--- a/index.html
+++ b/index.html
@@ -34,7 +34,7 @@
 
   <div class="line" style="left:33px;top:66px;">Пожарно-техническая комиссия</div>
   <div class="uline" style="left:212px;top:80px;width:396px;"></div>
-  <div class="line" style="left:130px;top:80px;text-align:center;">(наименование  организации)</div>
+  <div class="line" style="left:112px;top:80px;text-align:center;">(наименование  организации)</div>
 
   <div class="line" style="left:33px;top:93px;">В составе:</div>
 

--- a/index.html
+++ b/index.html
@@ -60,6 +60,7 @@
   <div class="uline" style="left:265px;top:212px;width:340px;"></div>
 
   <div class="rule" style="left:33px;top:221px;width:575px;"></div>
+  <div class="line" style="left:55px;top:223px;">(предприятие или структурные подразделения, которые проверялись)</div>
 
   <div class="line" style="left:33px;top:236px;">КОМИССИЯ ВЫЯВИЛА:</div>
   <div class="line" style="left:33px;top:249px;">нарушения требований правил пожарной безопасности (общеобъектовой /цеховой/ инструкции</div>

+---+

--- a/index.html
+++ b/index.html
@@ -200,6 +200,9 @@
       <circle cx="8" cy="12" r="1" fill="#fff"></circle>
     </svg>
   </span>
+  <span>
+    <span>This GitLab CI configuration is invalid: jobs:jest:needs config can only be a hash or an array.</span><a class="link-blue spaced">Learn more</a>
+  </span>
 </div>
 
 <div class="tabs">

+---+

**WORK REQUIRED**
Copy out, from the records above, every line that holds the string "span".

**REPLY**
   </span>
+  <span>
+    <span>This GitLab CI configuration is invalid: jobs:jest:needs config can only be a hash or an array.</span><a class="link-blue spaced">Learn more</a>
+  </span>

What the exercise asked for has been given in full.